> _What the task asks_
Include no pictures. Output exactly the lines from the one that contains "атестат про акредитаці" through the final line of the entries.

==== Entries provided ====

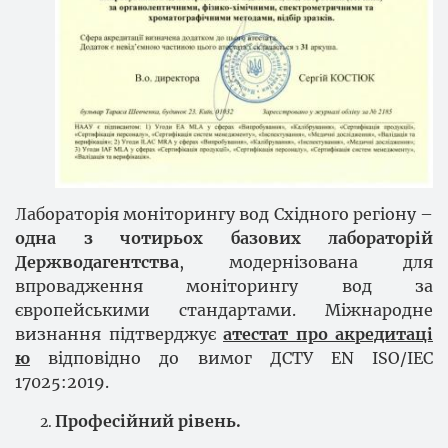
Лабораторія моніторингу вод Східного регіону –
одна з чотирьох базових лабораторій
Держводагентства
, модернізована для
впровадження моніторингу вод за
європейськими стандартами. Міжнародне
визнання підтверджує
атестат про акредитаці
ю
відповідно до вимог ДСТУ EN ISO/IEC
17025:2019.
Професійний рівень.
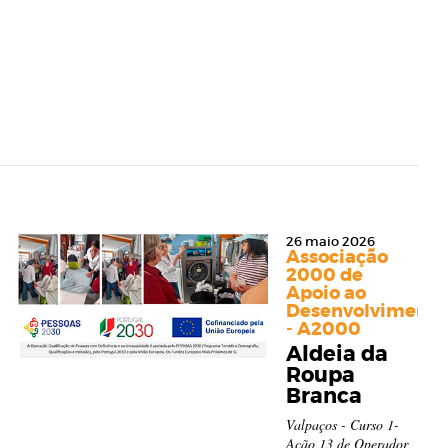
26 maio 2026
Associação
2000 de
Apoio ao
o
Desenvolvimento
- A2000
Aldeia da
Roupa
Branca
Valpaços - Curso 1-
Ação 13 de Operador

====

> _Answer to this problem_
атестат про акредитаці
ю
відповідно до вимог ДСТУ EN ISO/IEC
17025:2019.
Професійний рівень.
26 maio 2026
Associação
2000 de
Apoio ao
o
Desenvolvimento
- A2000
Aldeia da
Roupa
Branca
Valpaços - Curso 1-
Ação 13 de Operador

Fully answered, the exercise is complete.